Example 3 — known package with a high-sev CVE, agent warns

User: "add axios"

Agent: checks axios@latest → score 78, but a high CVE on the version range the user has pinned.

Agent: "Socket check for [email protected]: score 78/100, but CVE-2024-XXXX (high) affects versions <1.7.4. Recommended: install ^1.7.4 instead. Should I proceed with npm install axios@^1.7.4?"

Example 4 — npx is the same risk as install

User: "run npx some-cli-tool to scaffold the project"
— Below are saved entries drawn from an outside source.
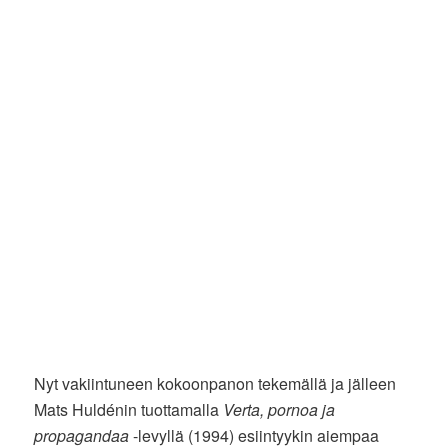
Nyt vakiintuneen kokoonpanon tekemällä ja jälleen
Mats Huldénin tuottamalla
Verta, pornoa ja
propagandaa
-levyllä (1994) esiintyykin aiempaa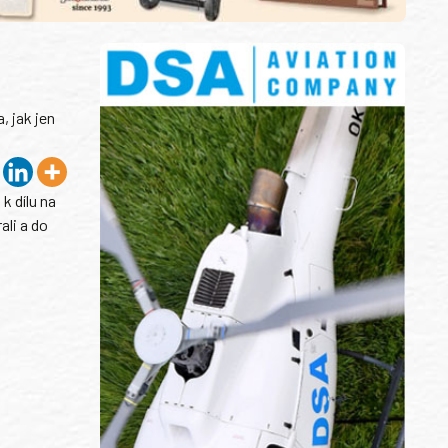
, jak jen
k dílu na
ali a do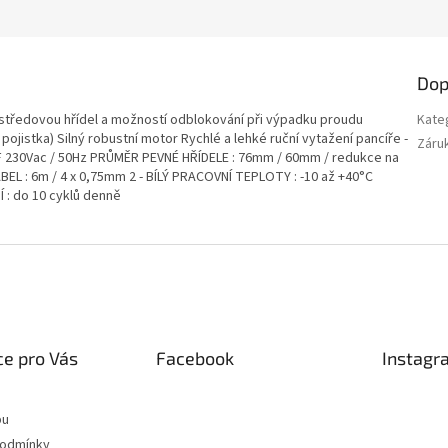
Dop
 středovou hřídel a možností odblokování při výpadku proudu
Kate
ojistka) Silný robustní motor Rychlé a lehké ruční vytažení pancíře -
Záru
F 230Vac / 50Hz PRŮMĚR PEVNÉ HŘÍDELE : 76mm / 60mm / redukce na
 : 6m / 4 x 0,75mm 2 - BÍLÝ PRACOVNÍ TEPLOTY : -10 až +40°C
 : do 10 cyklů denně
e pro Vás
Facebook
Instagr
pu
podmínky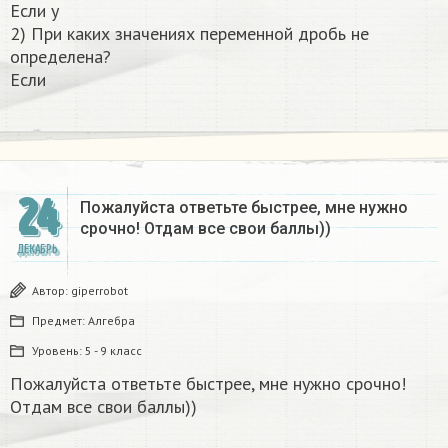
Если y
2) При каких значениях переменной дробь не
определена?
Если
24
Пожалуйста ответьте быстрее, мне нужно
срочно! Отдам все свои баллы))
ДЕКАБРЬ
Автор:
giperrobot
Предмет:
Алгебра
Уровень:
5 - 9 класс
Пожалуйста ответьте быстрее, мне нужно срочно!
Отдам все свои баллы))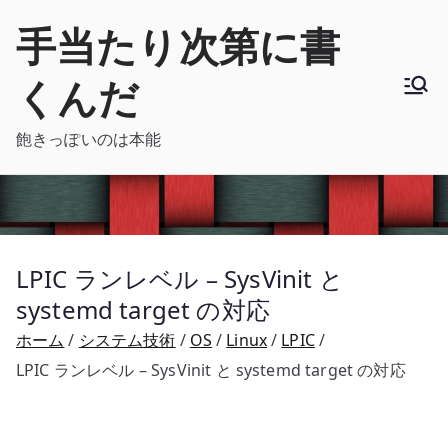
内
手当たり次第に書
容
を
くんだ
ス
キ
飽きっぽいのは本能
ッ
プ
LPIC ランレベル – SysVinit と
systemd target の対応
ホーム
システム技術
OS
Linux
LPIC
LPIC ランレベル – SysVinit と systemd target の対応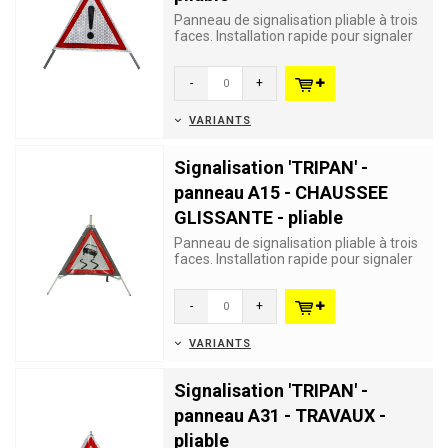
Panneau de signalisation pliable à trois
faces. Installation rapide pour signaler
une situation dan...
-
+
VARIANTS
Signalisation 'TRIPAN' -
panneau A15 - CHAUSSEE
GLISSANTE - pliable
Panneau de signalisation pliable à trois
faces. Installation rapide pour signaler
un danger tempora...
-
+
VARIANTS
Signalisation 'TRIPAN' -
panneau A31 - TRAVAUX -
pliable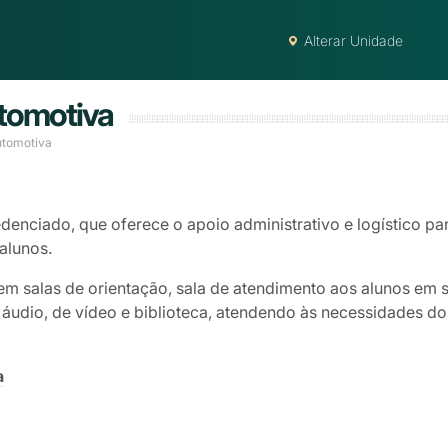
Alterar Unidade
tomotiva
utomotiva
denciado, que oferece o apoio administrativo e logístico par
alunos.
em salas de orientação, sala de atendimento aos alunos em 
udio, de vídeo e biblioteca, atendendo às necessidades dos
a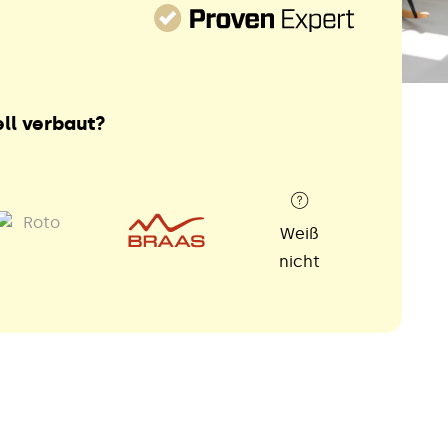
ll verbaut?
Weiß
nicht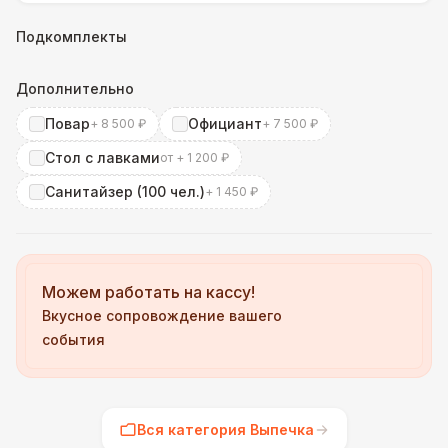
Подкомплекты
Дополнительно
Повар
Официант
+ 8 500 ₽
+ 7 500 ₽
Стол с лавками
от + 1 200 ₽
Санитайзер (100 чел.)
+ 1 450 ₽
Можем работать на кассу!
Вкусное сопровождение вашего
события
Вся категория Выпечка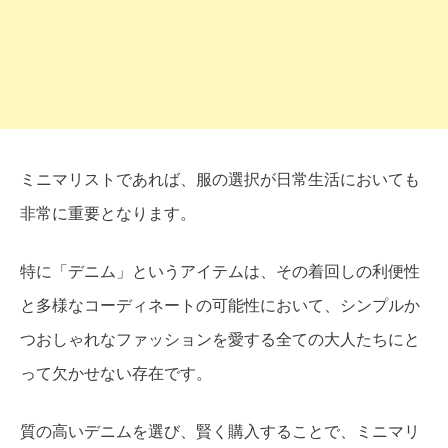
ミニマリストであれば、服の選択が日常生活においても
非常に重要となります。
特に「デニム」というアイテムは、その着回しの利便性
と多様なコーディネートの可能性において、シンプルか
つおしゃれなファッションを愛する全ての大人たちにと
って欠かせない存在です。
質の高いデニムを選び、賢く購入することで、ミニマリ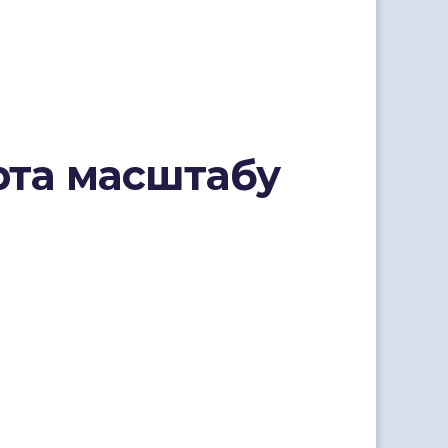
рта масштабу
Agent: checks Socket on some-cli-tool — npx downloads and executes the package, so it gets the same gate.

Error Handling

• CLI returns 401/403 / "API token may not have the required permissions": the CLI is installed but unauthenticated. Do not run socket login or write to ~/.socket/ yourself. Drop down to MCP mode if available; otherwise go to Bootstrap mode and let the user choose how to authenticate.
• Socket API rate-limited (HTTP 429): tell the user the rate limit was hit and suggest they authenticate with socket login for a free account if they want higher limits. Don't retry in a tight loop.
• Package not found in Socket's index: rare for npm. Surface the limitation to the user, fall back to npm view <name> for basic metadata, and recommend manual review.
• MCP tool returns an unexpected shape: the Socket MCP is evolving. Surface the parse error to the user and offer to fall back to the CLI (only if it is authenticated and working) or Bootstrap mode.
• Network unavailable: tell the user the check could not complete and ask whether to skip (with explicit acknowledgement) or wait. Never silently skip.
• User says "just install it": proceed, but record the skipped check in your reply so it's auditable later.

Tips

• Cache the detection result (cli | mcp | bootstrap) for the session — re-detect only on user request or after the user installs new tooling.
• For a package.json bulk add (e.g., user pastes 10 deps), batch the Socket checks in parallel — the CLI and MCP both handle concurrent calls fine.
• For monorepo workspace adds (pnpm add -w, yarn workspace foo add bar), check the package once — the workspace target doesn't change the supply-chain risk.
• After install, the /socket-scan skill (if installed) does a deeper post-install audit. This skill is intentionally narrower — it only gates the install moment.
• For pre-existing dependencies, see socket-inspect and socket-scan from the official Socket skill set. This skill is the gate, not the audit.
• Don't paraphrase Socket's verdict away — if Socket says "malware", say "malware" to the user. Don't soften it to "potentially risky".
• If you are uncertain whether a command counts as "installing", err on the side of running the check. The cost is a few seconds; the cost of skipping is potentially a compromised dev machine.